The alternative to a fly-eye homogenizer is an integrating rod homogenizer. Integrating rod homogenizers are more commonly used with DLP projectors (some DLP projectors use fly-eye homogenizers). Lumus is the only company I know of that has used an integrating rod homogenizer with LCOS, which led to my suspecting that while Lumus designed the Waveguide, they likely did not make the optical engine when I saw the x-ray view in the Introduction above.

Conclusion

When push came to shove and they needed to get a set of glasses out today, Meta chose more or less off-the-shelf technology. The use of the Lumus waveguide stands out, as most have opted for diffractive waveguides to date.

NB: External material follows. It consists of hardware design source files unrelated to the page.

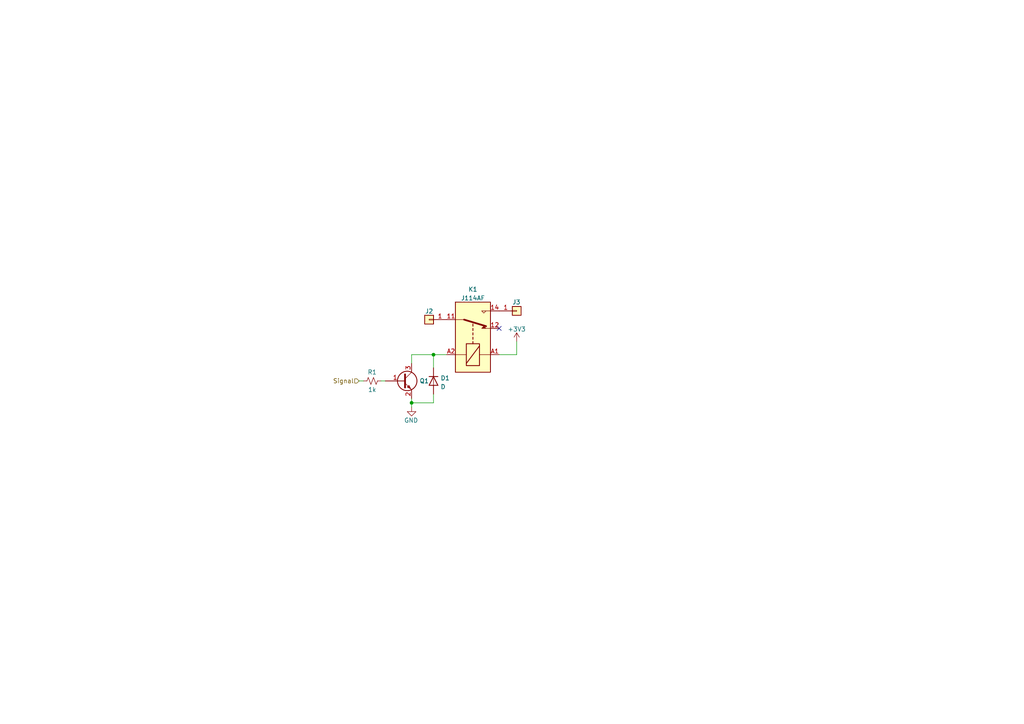
<source format=kicad_sch>
(kicad_sch (version 20211123) (generator eeschema)

  (uuid f5f8009e-58e4-49ba-bf94-2ea12fe31506)

  (paper "A4")

  

  (junction (at 119.38 116.84) (diameter 0) (color 0 0 0 0)
    (uuid 010b66de-cf2a-4ac8-b4f3-8bd3b9689e05)
  )
  (junction (at 125.73 102.87) (diameter 0) (color 0 0 0 0)
    (uuid 6dd7824d-b6f3-480d-9bdc-d6ebd83e8c3d)
  )

  (no_connect (at 144.78 95.25) (uuid b4ef86c1-da5e-4c47-afdc-12c3ac2a7c03))

  (wire (pts (xy 119.38 115.57) (xy 119.38 116.84))
    (stroke (width 0) (type default) (color 0 0 0 0))
    (uuid 07c0025c-801d-4db2-8f85-3deb4f6d0d3f)
  )
  (wire (pts (xy 119.38 116.84) (xy 125.73 116.84))
    (stroke (width 0) (type default) (color 0 0 0 0))
    (uuid 4e05a627-07cc-4e30-8bfa-25fee3fa669b)
  )
  (wire (pts (xy 104.14 110.49) (xy 105.41 110.49))
    (stroke (width 0) (type default) (color 0 0 0 0))
    (uuid 62ea109a-cf9a-4b0d-9ec1-c09205019989)
  )
  (wire (pts (xy 119.38 116.84) (xy 119.38 118.11))
    (stroke (width 0) (type default) (color 0 0 0 0))
    (uuid 68c0bc54-218d-4096-ad4d-5313286aa035)
  )
  (wire (pts (xy 129.54 102.87) (xy 125.73 102.87))
    (stroke (width 0) (type default) (color 0 0 0 0))
    (uuid 7cbd1b20-3318-4fc7-9826-e55d966bf6fe)
  )
  (wire (pts (xy 125.73 114.3) (xy 125.73 116.84))
    (stroke (width 0) (type default) (color 0 0 0 0))
    (uuid 85b55021-c5db-4018-9ec0-9f10abe7e71f)
  )
  (wire (pts (xy 149.86 102.87) (xy 149.86 99.06))
    (stroke (width 0) (type default) (color 0 0 0 0))
    (uuid 99a76ffd-4568-47e4-ae82-b52dc4763f87)
  )
  (wire (pts (xy 119.38 102.87) (xy 125.73 102.87))
    (stroke (width 0) (type default) (color 0 0 0 0))
    (uuid a96b254f-b4a1-4a95-a055-4268fd039373)
  )
  (wire (pts (xy 119.38 105.41) (xy 119.38 102.87))
    (stroke (width 0) (type default) (color 0 0 0 0))
    (uuid bdd98721-7053-4858-a9e3-3d980248d7e4)
  )
  (wire (pts (xy 144.78 102.87) (xy 149.86 102.87))
    (stroke (width 0) (type default) (color 0 0 0 0))
    (uuid cbdb9a1d-d548-4e6c-b0cf-a5497561696e)
  )
  (wire (pts (xy 125.73 102.87) (xy 125.73 106.68))
    (stroke (width 0) (type default) (color 0 0 0 0))
    (uuid d3c7454c-e04e-4bae-bedb-fd5e15a592e0)
  )
  (wire (pts (xy 110.49 110.49) (xy 111.76 110.49))
    (stroke (width 0) (type default) (color 0 0 0 0))
    (uuid d97caeef-8860-43ef-9fc8-3c13de0de479)
  )

  (hierarchical_label "Signal" (shape input) (at 104.14 110.49 180)
    (effects (font (size 1.27 1.27)) (justify right))
    (uuid 054c0be4-1f60-443a-8c82-5dcf5a5a6d57)
  )

  (symbol (lib_id "Device:R_Small_US") (at 107.95 110.49 90) (unit 1)
    (in_bom yes) (on_board yes)
    (uuid 5c2b204b-946d-414a-a58b-c6014119b4a5)
    (property "Reference" "R1" (id 0) (at 107.95 107.95 90))
    (property "Value" "1k" (id 1) (at 107.95 113.03 90))
    (property "Footprint" "Resistor_SMD:R_0603_1608Metric" (id 2) (at 107.95 110.49 0)
      (effects (font (size 1.27 1.27)) hide)
    )
    (property "Datasheet" "~" (id 3) (at 107.95 110.49 0)
      (effects (font (size 1.27 1.27)) hide)
    )
    (pin "1" (uuid e29b3668-93b6-43b6-97ce-a34d39bd03ef))
    (pin "2" (uuid e5766a60-88bf-4835-baf3-dfa680d19669))
  )

  (symbol (lib_id "Connector_Generic:Conn_01x01") (at 124.46 92.71 180) (unit 1)
    (in_bom yes) (on_board yes) (fields_autoplaced)
    (uuid 827cdcd1-e9e9-4b85-a011-29966e0aeb66)
    (property "Reference" "J2" (id 0) (at 124.46 90.2772 0))
    (property "Value" "Conn_01x01" (id 1) (at 122.428 91.0078 0)
      (effects (font (size 1.27 1.27)) (justify left) hide)
    )
    (property "Footprint" "lib:QuickConnect_0.25" (id 2) (at 124.46 92.71 0)
      (effects (font (size 1.27 1.27)) hide)
    )
    (property "Datasheet" "~" (id 3) (at 124.46 92.71 0)
      (effects (font (size 1.27 1.27)) hide)
    )
    (pin "1" (uuid 49e51efb-d367-4e9b-8c66-15c8a26d5100))
  )

  (symbol (lib_id "Connector_Generic:Conn_01x01") (at 149.86 90.17 0) (unit 1)
    (in_bom yes) (on_board yes)
    (uuid cf378fe4-d134-47a8-8a9e-ee84ca94d472)
    (property "Reference" "J3" (id 0) (at 148.59 87.63 0)
      (effects (font (size 1.27 1.27)) (justify left))
    )
    (property "Value" "Conn_01x01" (id 1) (at 151.892 91.8722 0)
      (effects (font (size 1.27 1.27)) (justify left) hide)
    )
    (property "Footprint" "lib:QuickConnect_0.25" (id 2) (at 149.86 90.17 0)
      (effects (font (size 1.27 1.27)) hide)
    )
    (property "Datasheet" "~" (id 3) (at 149.86 90.17 0)
      (effects (font (size 1.27 1.27)) hide)
    )
    (pin "1" (uuid 9f491295-97e5-43cd-94f0-2ee50e504a26))
  )

  (symbol (lib_id "Device:D") (at 125.73 110.49 270) (unit 1)
    (in_bom yes) (on_board yes) (fields_autoplaced)
    (uuid d3d67cbe-af5f-45a3-a11d-4a115e33f9fa)
    (property "Reference" "D1" (id 0) (at 127.762 109.6553 90)
      (effects (font (size 1.27 1.27)) (justify left))
    )
    (property "Value" "D" (id 1) (at 127.762 112.1922 90)
      (effects (font (size 1.27 1.27)) (justify left))
    )
    (property "Footprint" "Diode_SMD:D_SMA" (id 2) (at 125.73 110.49 0)
      (effects (font (size 1.27 1.27)) hide)
    )
    (property "Datasheet" "https://www.smc-diodes.com/propdf/S1A-S1M%20N0560%20REV.B.pdf" (id 3) (at 125.73 110.49 0)
      (effects (font (size 1.27 1.27)) hide)
    )
    (property "Manufacturer" "SMC Diode Solutions" (id 4) (at 125.73 110.49 0)
      (effects (font (size 1.27 1.27)) hide)
    )
    (property "Part Number Digikey" "1655-S1MCT-ND" (id 5) (at 125.73 110.49 0)
      (effects (font (size 1.27 1.27)) hide)
    )
    (property "Part Number Manufacturer" "S1M" (id 6) (at 125.73 110.49 0)
      (effects (font (size 1.27 1.27)) hide)
    )
    (pin "1" (uuid 8fc2cbae-a647-4dfb-852f-6315fe203a75))
    (pin "2" (uuid 576d5cc2-7997-4918-8e05-3eb7b98efa2a))
  )

  (symbol (lib_id "TempControl-rescue:power_GND") (at 119.38 118.11 0) (unit 1)
    (in_bom yes) (on_board yes)
    (uuid d4d5d991-fe46-4712-a5e9-6acbe8eb693d)
    (property "Reference" "#PWR04" (id 0) (at 119.38 124.46 0)
      (effects (font (size 1.27 1.27)) hide)
    )
    (property "Value" "GND" (id 1) (at 121.285 121.92 0)
      (effects (font (size 1.27 1.27)) (justify right))
    )
    (property "Footprint" "" (id 2) (at 119.38 118.11 0)
      (effects (font (size 1.27 1.27)) hide)
    )
    (property "Datasheet" "" (id 3) (at 119.38 118.11 0)
      (effects (font (size 1.27 1.27)) hide)
    )
    (pin "1" (uuid d0d9501c-d4f2-4f44-bcc5-f0126e10911c))
  )

  (symbol (lib_id "Relay:FINDER-32.21-x000") (at 137.16 97.79 270) (mirror x) (unit 1)
    (in_bom yes) (on_board yes) (fields_autoplaced)
    (uuid db426a44-071d-4118-a025-e7fcb5a113b4)
    (property "Reference" "K1" (id 0) (at 137.16 83.9302 90))
    (property "Value" "J114AF" (id 1) (at 137.16 86.4671 90))
    (property "Footprint" "lib:J114AF1C" (id 2) (at 136.398 65.532 0)
      (effects (font (size 1.27 1.27)) hide)
    )
    (property "Datasheet" "https://www.citrelay.com/Catalog%20Pages/RelayCatalog/J114AF.pdf" (id 3) (at 137.16 97.79 0)
      (effects (font (size 1.27 1.27)) hide)
    )
    (property "Part Number Digikey" "2449-J114AF1CS3VDC.53-ND" (id 4) (at 137.16 97.79 0)
      (effects (font (size 1.27 1.27)) hide)
    )
    (property "Part Number Manufacturer" "J114AF1CS3VDC.53" (id 5) (at 137.16 97.79 0)
      (effects (font (size 1.27 1.27)) hide)
    )
    (property "Manufacturer" "CIT Relay and Switch" (id 6) (at 137.16 97.79 0)
      (effects (font (size 1.27 1.27)) hide)
    )
    (pin "11" (uuid 6395e296-eac0-4ba6-942a-733c85d67f31))
    (pin "12" (uuid fef8a957-3dc3-4041-a4d4-564936bce8e4))
    (pin "14" (uuid c31baa2f-2dc2-4de1-8118-b2b154d42d2f))
    (pin "A1" (uuid ceb5b009-2f6e-476f-9f83-fe888dfeecd1))
    (pin "A2" (uuid be7d1962-be6e-4828-9bf7-68af5e11b7a1))
  )

  (symbol (lib_id "power:+3V3") (at 149.86 99.06 0) (unit 1)
    (in_bom yes) (on_board yes) (fields_autoplaced)
    (uuid db832c2e-bc3f-4c4e-9c2b-11f60fddb222)
    (property "Reference" "#PWR05" (id 0) (at 149.86 102.87 0)
      (effects (font (size 1.27 1.27)) hide)
    )
    (property "Value" "+3V3" (id 1) (at 149.86 95.4842 0))
    (property "Footprint" "" (id 2) (at 149.86 99.06 0)
      (effects (font (size 1.27 1.27)) hide)
    )
    (property "Datasheet" "" (id 3) (at 149.86 99.06 0)
      (effects (font (size 1.27 1.27)) hide)
    )
    (pin "1" (uuid 8652da5c-221d-4dd6-aa90-a439ab86c5bc))
  )

  (symbol (lib_id "TempControl-rescue:Transistor_BJT_2N3055") (at 116.84 110.49 0) (unit 1)
    (in_bom yes) (on_board yes)
    (uuid f3533518-6203-4f78-9c55-23dd91547a8a)
    (property "Reference" "Q1" (id 0) (at 121.666 110.49 0)
      (effects (font (size 1.27 1.27)) (justify left))
    )
    (property "Value" "NPN" (id 1) (at 121.6914 109.347 0)
      (effects (font (size 1.27 1.27)) (justify left) hide)
    )
    (property "Footprint" "Package_TO_SOT_SMD:SOT-23" (id 2) (at 121.92 112.395 0)
      (effects (font (size 1.27 1.27) italic) (justify left) hide)
    )
    (property "Datasheet" "" (id 3) (at 116.84 110.49 0)
      (effects (font (size 1.27 1.27)) (justify left) hide)
    )
    (property "Manufacturer" "onsemi" (id 4) (at 116.84 110.49 0)
      (effects (font (size 1.27 1.27)) hide)
    )
    (property "Part Number Digikey" "MMBT6427LT1GOSCT-ND" (id 5) (at 116.84 110.49 0)
      (effects (font (size 1.27 1.27)) hide)
    )
    (property "Part Number Manufacturer" "MMBT6427LT1G" (id 6) (at 116.84 110.49 0)
      (effects (font (size 1.27 1.27)) hide)
    )
    (pin "1" (uuid 954fce67-5a93-486c-acc9-f050a306fea4))
    (pin "2" (uuid 3a1eefed-7bff-4e2a-9445-ea7ccb45281b))
    (pin "3" (uuid ed22b3ff-3521-4d25-9ad9-1da0a2170801))
  )
)

</source>
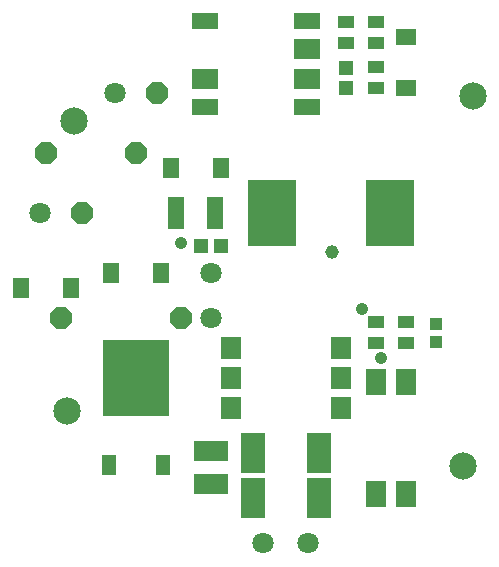
<source format=gts>
G75*
G70*
%OFA0B0*%
%FSLAX24Y24*%
%IPPOS*%
%LPD*%
%AMOC8*
5,1,8,0,0,1.08239X$1,22.5*
%
%ADD10R,0.0513X0.0474*%
%ADD11OC8,0.0710*%
%ADD12C,0.0710*%
%ADD13R,0.0580X0.0659*%
%ADD14OC8,0.0740*%
%ADD15R,0.0880X0.0540*%
%ADD16R,0.0880X0.0680*%
%ADD17R,0.0474X0.0513*%
%ADD18R,0.0552X0.0395*%
%ADD19R,0.0659X0.0580*%
%ADD20R,0.0552X0.1064*%
%ADD21R,0.0789X0.1340*%
%ADD22R,0.0678X0.0781*%
%ADD23R,0.0395X0.0395*%
%ADD24R,0.0710X0.0867*%
%ADD25R,0.1143X0.0710*%
%ADD26R,0.1596X0.2245*%
%ADD27R,0.2206X0.2521*%
%ADD28R,0.0474X0.0710*%
%ADD29C,0.0420*%
%ADD30C,0.0907*%
%ADD31C,0.0456*%
D10*
X007728Y010988D03*
X008397Y010988D03*
D11*
X003763Y012088D03*
X006263Y016088D03*
D12*
X004863Y016088D03*
X002363Y012088D03*
X008063Y010088D03*
X008063Y008588D03*
X009813Y001088D03*
X011313Y001088D03*
D13*
X003409Y009588D03*
X004716Y010088D03*
X006409Y010088D03*
X006716Y013588D03*
X008409Y013588D03*
X001716Y009588D03*
D14*
X003063Y008588D03*
X007063Y008588D03*
X005563Y014088D03*
X002563Y014088D03*
D15*
X007863Y015620D03*
X007863Y018480D03*
X011263Y018480D03*
X011263Y015620D03*
D16*
X011263Y016548D03*
X011263Y017558D03*
X007863Y016548D03*
D17*
X012563Y016253D03*
X012563Y016922D03*
D18*
X012563Y017733D03*
X012563Y018442D03*
X013563Y018442D03*
X013563Y017733D03*
X013563Y016942D03*
X013563Y016233D03*
X013563Y008442D03*
X013563Y007733D03*
X014563Y007733D03*
X014563Y008442D03*
D19*
X014563Y016241D03*
X014563Y017934D03*
D20*
X008212Y012088D03*
X006913Y012088D03*
D21*
X009460Y004088D03*
X009460Y002588D03*
X011665Y002588D03*
X011665Y004088D03*
D22*
X012391Y005588D03*
X012391Y006588D03*
X012391Y007588D03*
X008734Y007588D03*
X008734Y006588D03*
X008734Y005588D03*
D23*
X015563Y007792D03*
X015563Y008383D03*
D24*
X014563Y006465D03*
X013563Y006465D03*
X013563Y002710D03*
X014563Y002710D03*
D25*
X008063Y003036D03*
X008063Y004139D03*
D26*
X010104Y012088D03*
X014021Y012088D03*
D27*
X005563Y006572D03*
D28*
X004665Y003698D03*
X006460Y003698D03*
D29*
X013100Y008875D03*
X013725Y007238D03*
X007063Y011088D03*
D30*
X003500Y015150D03*
X003275Y005488D03*
X016475Y003663D03*
X016813Y015988D03*
D31*
X012100Y010775D03*
M02*

</source>
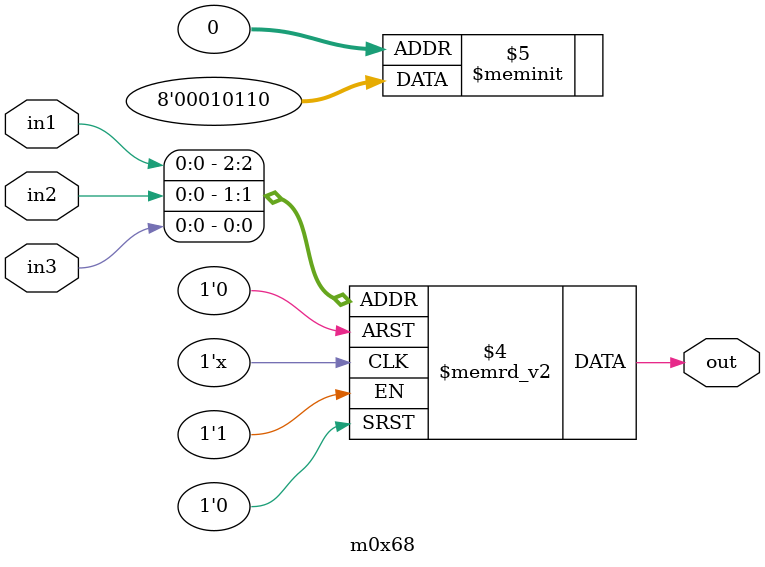
<source format=v>
module m0x68(output out, input in1, in2, in3);

   always @(in1, in2, in3)
     begin
        case({in1, in2, in3})
          3'b000: {out} = 1'b0;
          3'b001: {out} = 1'b1;
          3'b010: {out} = 1'b1;
          3'b011: {out} = 1'b0;
          3'b100: {out} = 1'b1;
          3'b101: {out} = 1'b0;
          3'b110: {out} = 1'b0;
          3'b111: {out} = 1'b0;
        endcase // case ({in1, in2, in3})
     end // always @ (in1, in2, in3)

endmodule // m0x68
</source>
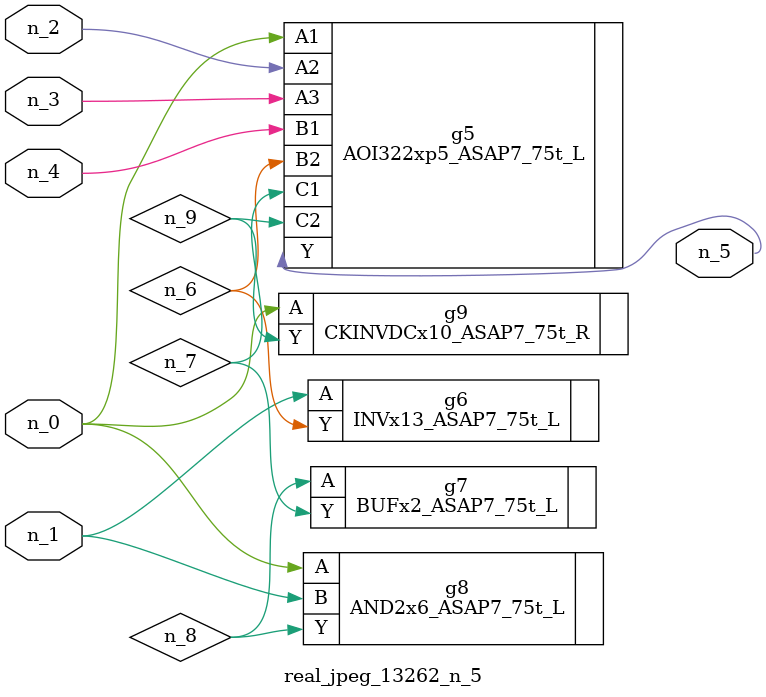
<source format=v>
module real_jpeg_13262_n_5 (n_4, n_0, n_1, n_2, n_3, n_5);

input n_4;
input n_0;
input n_1;
input n_2;
input n_3;

output n_5;

wire n_8;
wire n_6;
wire n_7;
wire n_9;

AOI322xp5_ASAP7_75t_L g5 ( 
.A1(n_0),
.A2(n_2),
.A3(n_3),
.B1(n_4),
.B2(n_6),
.C1(n_7),
.C2(n_9),
.Y(n_5)
);

AND2x6_ASAP7_75t_L g8 ( 
.A(n_0),
.B(n_1),
.Y(n_8)
);

CKINVDCx10_ASAP7_75t_R g9 ( 
.A(n_0),
.Y(n_9)
);

INVx13_ASAP7_75t_L g6 ( 
.A(n_1),
.Y(n_6)
);

BUFx2_ASAP7_75t_L g7 ( 
.A(n_8),
.Y(n_7)
);


endmodule
</source>
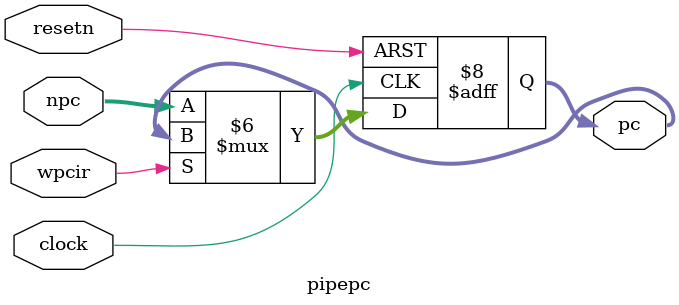
<source format=v>
module pipepc(npc, wpcir, clock, resetn, pc);
	input [31:0] npc;
	input wpcir, clock, resetn;
	output [31:0] pc;
	reg [31:0] pc;
	
	initial
		begin
			pc=0;
		end
	
	always @(negedge resetn or posedge clock)
		begin
			if (resetn==0)
			begin
				pc=-4;
			end
			else 
			begin
				if(!wpcir) pc=npc;
			end
		end

endmodule

</source>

I assume it was to achieve the standout characteristics of the Lumus waveguides, which include improved efficiency, enabling higher brightness, and significantly reduced eye glow (to the point that most reviewers didn’t even notice it).

I’ve heard rumors that Meta is working on binocular display glasses using diffractive waveguides (glass, as Silicon Carbide, is still far from practical). I can’t see why Meta would go backwards in terms of efficiency (=brightness) and eye glow.

It appears that there is an issue in the optical engine that affects resolution. Both in terms of what I see of the design and the image results, I’m not a fan of Goertek’s LCOS optical engine in the MRBD, despite Goertek being one of the go-to companies in high-volume headsets.

Omnivision’s LCOS appears to be a solid choice, and I appreciate the level of integration between the driver and frame buffer within the LCOS device. I’m hoping they’ll increase frame rates in the future to reduce field-sequential color breakup.